- [Exercise passage]:
####

If he can handle the size and weight of the weapon, there aren't too many things inherently bad about the gold cup. The size and weight are going to be the biggest downs though. 1911's compare favorable on width to modern pistols, but in the weight department they are just downright much heavier than most guns purposefully designed for concealed carry. A good holster and belt will be REQUIRED.

I'd say the sights are going to be the other big downside of the gold cup. I don't own one, but they seem like they are probably going to be a bit 'snaggy' as most gold cups have the adjustable rears which do stick out a bit as well as the fiber optic front which is a bigger size sight. More potential to catch on the holster or clothing when drawing.

I would also see how the trigger is. Most folks don't necessarily recommend a light trigger for duty/carry use, especially if it's been custom tuned to be particularly light.

Some folks also say that a manual safety on their CCW is a downside, but that's more a matter of personal taste. I personally don't like manual safety levers, but some people think they are required.

####

- [Given data]:

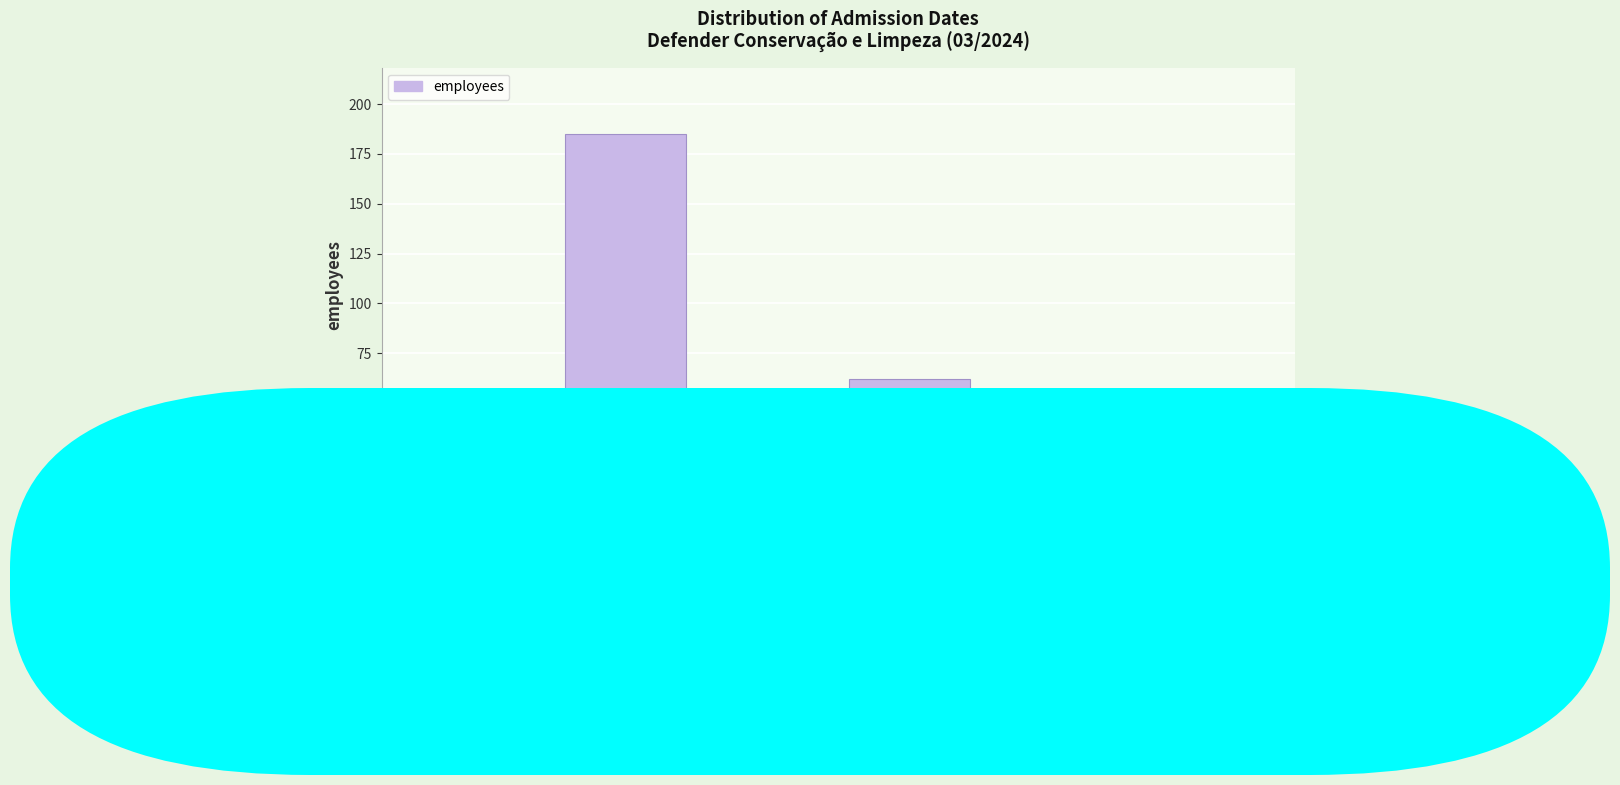

Reading left to right, extract all data points from this chart.

< Nov 2021=3	Nov 2021=185	2022=18	2023=62	Jan 2024=8	Feb 2024+=17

####

- [About this task]:
Proceed with the passage on the Gold Cup as a concealed-carry pistol by writing what follows its last sentence.

- [Answer to the exercise]:
The upside... he'd be carrying a high end colt 1911 with awesome sights, in 45 acp. That's a no nonsense round in a no nonsense platform. If you're going to carry a gun a 1911 is about as fine a choice as anyone could make, although there are many other pistols that compare favorably.

With that said... the colt gold cup is much more of a 'target shooting pistol' than it is a 'ccw/duty pistol'. While it will certainly fill the role nicely, most people would not want to subject such a fine pistol to the rigors and wear of daily carry.

Another consideration is that if it belonged to family and has sentimental value... if he ever has to use the weapon in a defensive encounter it will almost certainly be taken by police as evidence. Depending on the circumstances and where he lives he may very well never see that pistol returned to him again... or if he does it may not be in anywhere near the same condition.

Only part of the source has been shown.